• **QUOTED TEXT**
#####
[0001] This invention relates to a method and device for tightening threaded joints in two
subsequent steps, namely a first step during which a joint is tightened to a predetermined
torque snug level and a second step during which the joint is further tightened up
to a final predetermined pretension level.
[0002] The main purpose of the invention is to accomplish a method and a device by which
a threaded joint is tightened up to a predetermined pretension level during the second
tightening step and by which the stiffness that varies from joint to joint is prevented
from causing an undesirable scattering of the obtained pretension level as well as
a tiresome jerky reaction torque characteristic to be handled by the operator.
[0003] By governing the increase rate of the torque application it is possible to obtain
a tightening process which is advantageous both from the ergonomic and the pretension
accuracy point of view. The method and the device according to the invention are particularly
intended for manually supported tightening tools by which the tiring and uncomfortable
jerks normally occurring at the end of the tightening process are elimnated.
#####
• **EXERCISE TASK**
Answer these from the text on tightening threaded joints:
1. To what level is the joint tightened in the first step?
2. What is governed to make the tightening process advantageous from both the ergonomic and the pretension accuracy point of view?
3. For what kind of tools are the method and device particularly intended?

• **RAW RECORDS**
#####
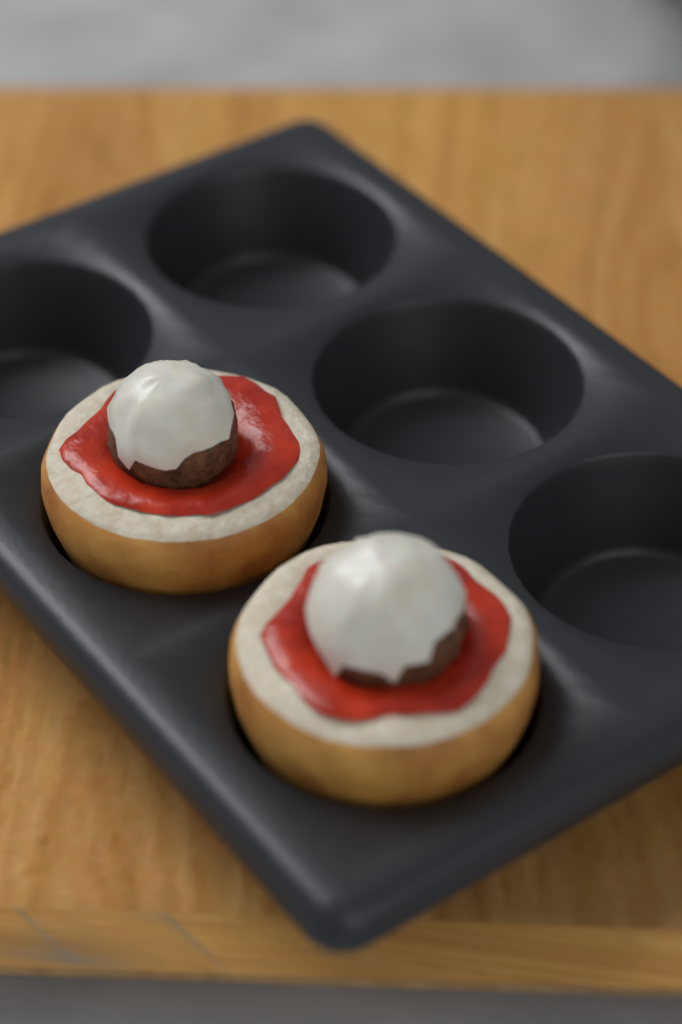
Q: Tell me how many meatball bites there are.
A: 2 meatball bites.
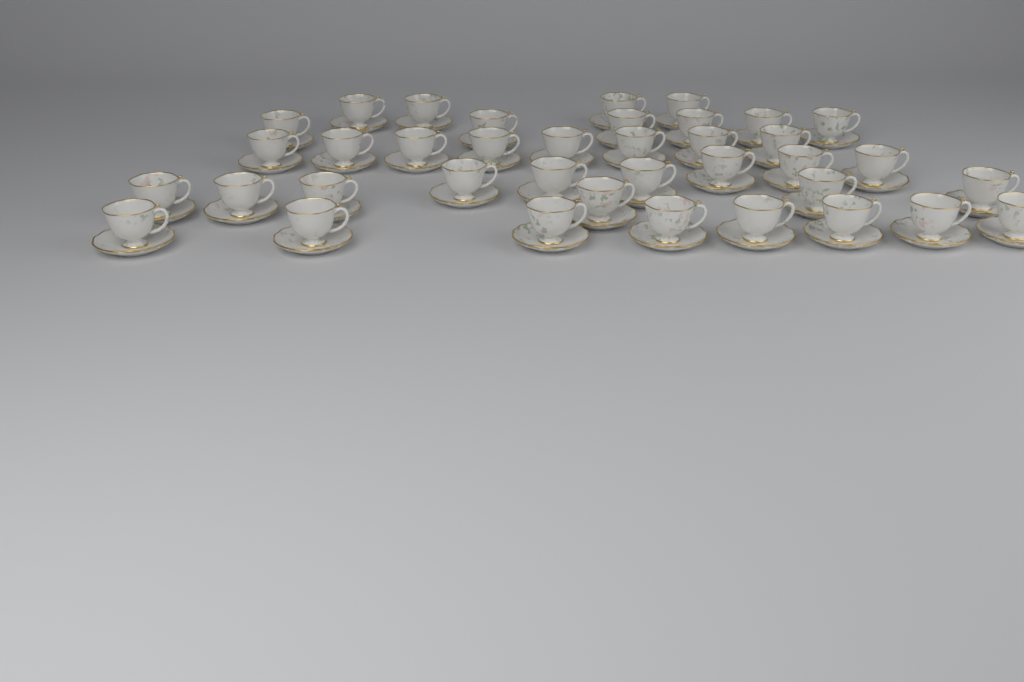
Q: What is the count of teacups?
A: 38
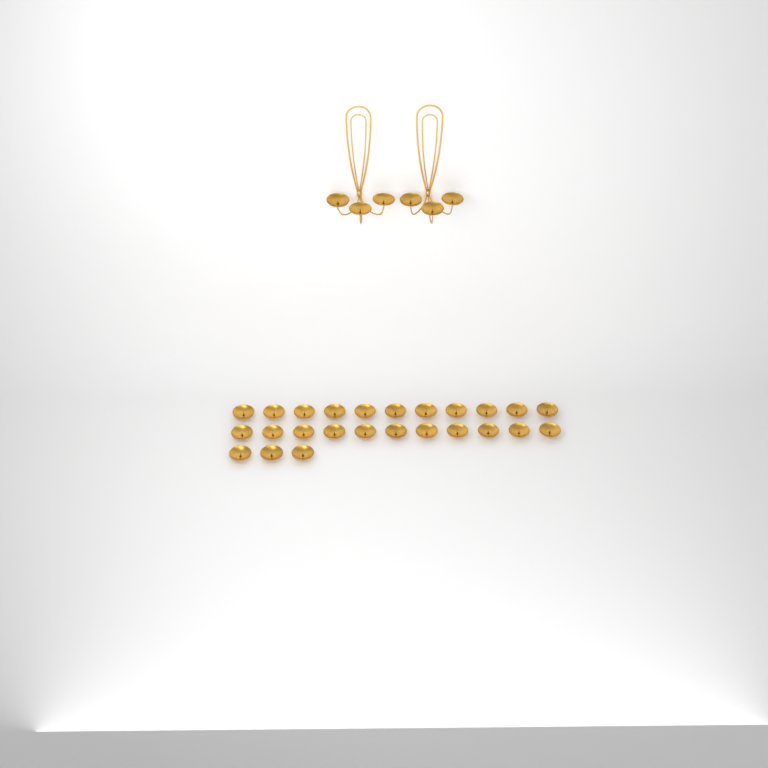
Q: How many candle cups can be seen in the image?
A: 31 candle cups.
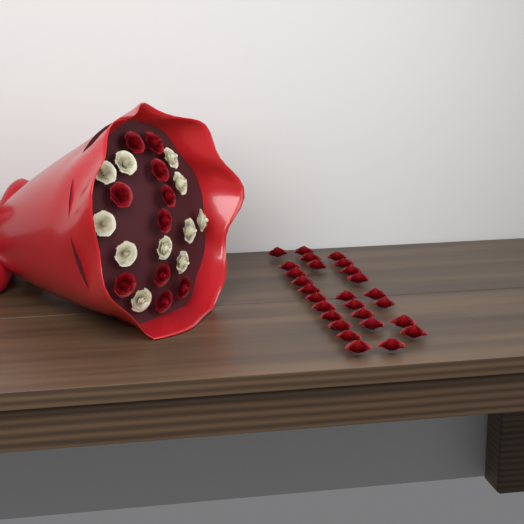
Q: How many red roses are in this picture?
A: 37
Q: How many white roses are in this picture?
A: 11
#####
• **FINAL RESULT**
1. A predetermined torque snug level.
2. The increase rate of the torque application.
3. Manually supported tightening tools.